Needless to say, it would be stupid to use validation tools to blame any product (or worst, any person) for errors or mistakes.
It is helpful to check (or validate) PDF documents, only when they don’t work as they would be supposed to.
With ConTeXt, the validation information may be added to a message to the mailing list, but only as a clue clue of what may be wrong with the issue at stake.
Of course, validation is only a way to help to solve issues, not to make ConTeXt completely perfect (in a perfect world, there would be no human being).
Before Sharing Any PDF Documents
It is not uncommon that PDF documents with format issues may contain also personal or other sensitive data.
Please, think twice before sharing them in public forums (such as the mailing list or GitHub).
It may be problematic to replicate the format issue in a minimal document, but you may end regretting not having considered this in advance.
Tools
Use the Most Current Version
There are mainly not so many options for validating PDF documents (that I have used and I can explain).

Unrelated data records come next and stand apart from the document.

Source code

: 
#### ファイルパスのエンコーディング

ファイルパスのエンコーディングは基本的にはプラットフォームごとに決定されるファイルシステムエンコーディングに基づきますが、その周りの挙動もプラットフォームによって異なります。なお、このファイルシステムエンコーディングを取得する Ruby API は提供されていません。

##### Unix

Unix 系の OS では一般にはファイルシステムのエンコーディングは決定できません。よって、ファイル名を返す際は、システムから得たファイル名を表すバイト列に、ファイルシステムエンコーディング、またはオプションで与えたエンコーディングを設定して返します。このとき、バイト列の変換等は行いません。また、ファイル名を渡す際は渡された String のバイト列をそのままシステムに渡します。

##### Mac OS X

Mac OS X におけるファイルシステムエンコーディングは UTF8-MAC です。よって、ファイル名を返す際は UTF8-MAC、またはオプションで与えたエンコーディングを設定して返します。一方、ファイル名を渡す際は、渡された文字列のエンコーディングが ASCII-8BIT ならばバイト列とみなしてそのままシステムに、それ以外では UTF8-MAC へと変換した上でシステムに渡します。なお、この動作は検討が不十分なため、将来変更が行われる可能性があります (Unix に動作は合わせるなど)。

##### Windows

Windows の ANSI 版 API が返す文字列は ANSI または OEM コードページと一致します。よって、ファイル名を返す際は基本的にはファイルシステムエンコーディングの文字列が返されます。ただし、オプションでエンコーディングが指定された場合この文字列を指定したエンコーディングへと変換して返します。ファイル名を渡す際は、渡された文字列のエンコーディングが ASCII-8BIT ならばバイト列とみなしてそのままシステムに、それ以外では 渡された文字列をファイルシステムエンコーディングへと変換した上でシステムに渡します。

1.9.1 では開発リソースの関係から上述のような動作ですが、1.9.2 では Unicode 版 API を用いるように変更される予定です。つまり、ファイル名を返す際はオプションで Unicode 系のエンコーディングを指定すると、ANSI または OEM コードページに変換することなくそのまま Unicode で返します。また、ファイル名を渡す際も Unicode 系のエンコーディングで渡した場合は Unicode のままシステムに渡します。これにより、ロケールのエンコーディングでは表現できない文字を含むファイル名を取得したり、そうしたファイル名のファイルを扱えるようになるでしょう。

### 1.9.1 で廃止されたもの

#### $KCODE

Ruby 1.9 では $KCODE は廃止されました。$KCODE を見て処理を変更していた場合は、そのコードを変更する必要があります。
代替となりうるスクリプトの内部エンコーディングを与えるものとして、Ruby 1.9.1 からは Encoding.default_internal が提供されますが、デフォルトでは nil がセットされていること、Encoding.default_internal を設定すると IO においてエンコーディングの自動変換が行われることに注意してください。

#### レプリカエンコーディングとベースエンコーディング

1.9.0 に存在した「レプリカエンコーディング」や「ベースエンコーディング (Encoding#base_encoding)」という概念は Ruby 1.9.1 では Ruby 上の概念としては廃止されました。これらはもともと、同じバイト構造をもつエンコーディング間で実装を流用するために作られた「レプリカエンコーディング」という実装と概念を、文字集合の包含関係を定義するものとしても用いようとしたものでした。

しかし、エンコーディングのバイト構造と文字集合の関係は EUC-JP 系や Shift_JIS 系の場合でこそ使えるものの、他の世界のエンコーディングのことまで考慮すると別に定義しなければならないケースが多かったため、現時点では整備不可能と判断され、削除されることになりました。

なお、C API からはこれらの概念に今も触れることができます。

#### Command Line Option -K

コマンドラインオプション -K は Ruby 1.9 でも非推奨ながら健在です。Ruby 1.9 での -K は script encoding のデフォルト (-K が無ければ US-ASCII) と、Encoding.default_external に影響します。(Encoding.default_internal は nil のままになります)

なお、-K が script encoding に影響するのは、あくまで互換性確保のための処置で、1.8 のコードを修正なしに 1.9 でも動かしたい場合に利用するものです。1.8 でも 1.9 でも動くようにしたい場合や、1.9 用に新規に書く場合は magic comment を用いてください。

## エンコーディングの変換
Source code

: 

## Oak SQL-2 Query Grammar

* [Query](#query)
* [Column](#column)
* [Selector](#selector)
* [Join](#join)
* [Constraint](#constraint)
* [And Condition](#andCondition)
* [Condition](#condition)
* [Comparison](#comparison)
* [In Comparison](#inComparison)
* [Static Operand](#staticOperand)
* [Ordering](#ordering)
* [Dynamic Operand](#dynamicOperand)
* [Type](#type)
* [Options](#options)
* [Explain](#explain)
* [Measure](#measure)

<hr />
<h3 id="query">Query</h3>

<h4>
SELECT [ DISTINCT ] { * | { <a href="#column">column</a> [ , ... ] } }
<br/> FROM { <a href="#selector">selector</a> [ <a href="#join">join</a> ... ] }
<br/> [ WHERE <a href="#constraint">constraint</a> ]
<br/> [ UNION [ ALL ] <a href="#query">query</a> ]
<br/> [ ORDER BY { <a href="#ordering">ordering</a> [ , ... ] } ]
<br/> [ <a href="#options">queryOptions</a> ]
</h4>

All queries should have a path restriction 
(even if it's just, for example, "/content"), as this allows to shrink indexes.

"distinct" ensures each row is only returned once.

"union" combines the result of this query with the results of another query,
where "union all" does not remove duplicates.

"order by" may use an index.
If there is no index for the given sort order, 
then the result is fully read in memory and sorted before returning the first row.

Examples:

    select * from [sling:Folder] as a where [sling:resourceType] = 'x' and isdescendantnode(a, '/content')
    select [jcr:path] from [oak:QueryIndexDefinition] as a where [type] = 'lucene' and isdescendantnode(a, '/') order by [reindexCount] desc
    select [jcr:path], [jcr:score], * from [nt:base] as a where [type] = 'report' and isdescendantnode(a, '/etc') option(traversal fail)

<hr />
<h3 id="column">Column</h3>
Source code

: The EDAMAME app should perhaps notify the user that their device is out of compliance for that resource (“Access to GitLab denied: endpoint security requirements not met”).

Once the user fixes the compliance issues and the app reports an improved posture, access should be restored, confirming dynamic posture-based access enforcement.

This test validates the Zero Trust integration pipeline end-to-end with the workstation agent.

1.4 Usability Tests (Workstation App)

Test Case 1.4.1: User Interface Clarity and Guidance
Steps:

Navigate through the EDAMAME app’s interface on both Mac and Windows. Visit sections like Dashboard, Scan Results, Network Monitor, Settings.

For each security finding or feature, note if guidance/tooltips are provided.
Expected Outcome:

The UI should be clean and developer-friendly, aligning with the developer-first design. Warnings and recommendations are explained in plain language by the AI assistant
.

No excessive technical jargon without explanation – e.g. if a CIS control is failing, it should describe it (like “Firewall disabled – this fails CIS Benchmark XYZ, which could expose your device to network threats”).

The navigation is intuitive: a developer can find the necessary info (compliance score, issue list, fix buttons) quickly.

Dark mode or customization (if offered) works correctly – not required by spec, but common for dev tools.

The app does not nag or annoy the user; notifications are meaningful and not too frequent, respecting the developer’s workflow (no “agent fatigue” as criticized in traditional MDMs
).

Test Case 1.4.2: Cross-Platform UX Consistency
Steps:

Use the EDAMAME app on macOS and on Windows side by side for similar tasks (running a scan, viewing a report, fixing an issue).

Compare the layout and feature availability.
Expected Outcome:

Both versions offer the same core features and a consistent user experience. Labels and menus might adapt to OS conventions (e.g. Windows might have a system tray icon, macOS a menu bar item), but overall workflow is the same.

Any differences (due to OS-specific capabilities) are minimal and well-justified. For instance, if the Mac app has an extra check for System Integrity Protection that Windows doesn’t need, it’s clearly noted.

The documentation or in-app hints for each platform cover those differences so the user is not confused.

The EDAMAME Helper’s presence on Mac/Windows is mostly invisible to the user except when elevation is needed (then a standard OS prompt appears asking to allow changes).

These ones are actively developed, so having its latest version is crucial to provide accurate information.
pdfcpu
pdfcpu
(latest version at https://github.com/pdfcpu/pdfcpu/releases/latest) enables strict testing with the following command:
pdfcpu validate --mode=strict document.pdf
What pdfcpu
calls relaxed validation, may be achieved with:
pdfcpu validate --mode=strict document.pdf
qpdf
qpdf
(latest version at https://github.com/qpdf/qpdf/releases/latest) allows testing with:
qpdf --check document.pdf
The Arlington PDF Model
There is a formal specification of PDF features called “the Arlington PDF model” (40′–presentation by Peter Wyatt).[2]
Be warned that this is the hardest way of all. It is also the most accurate way of validation.
It requires some previous knowledge of PDF itself as format (otherwise, all references may be unintelligible).
File Checker
The veraPDF consortium releases an open source file checker at https://software.verapdf.org/develop/arlington/.
It is written in Java and it checks the conformance to the format version for the given PDF document (from 1.0 to 2.0, with extensions).
PDF/A
There is also a document validator from the veraPDF consortium specifically targeting PDF/A and PDF/UA formats.
Also written in Java, it is available at https://software.verapdf.org/develop/.
It checks conformance in files for PDF/A from versions 1A to 4F, for PDF/UA versions 1 and for WTPDF Accessibility and Reuse (well–tagged PDF for accessibility and reuse).
Notes
- ↑ It had been developed and made available on internet by Adobe. Since version 1.7 (of the format itself, not of Acrobat), it is being published by the International Standardization Organization (and not made available on the net).
So the most current version publicly available is 1.7 (as typeset by the ISO and in as typeset by Adobe) - ↑ Just in case you wonder, the link points to links for an alternative frontend to YouTube.
If you are not comfortable with that, the first link to the video on that page points to YouTube itself.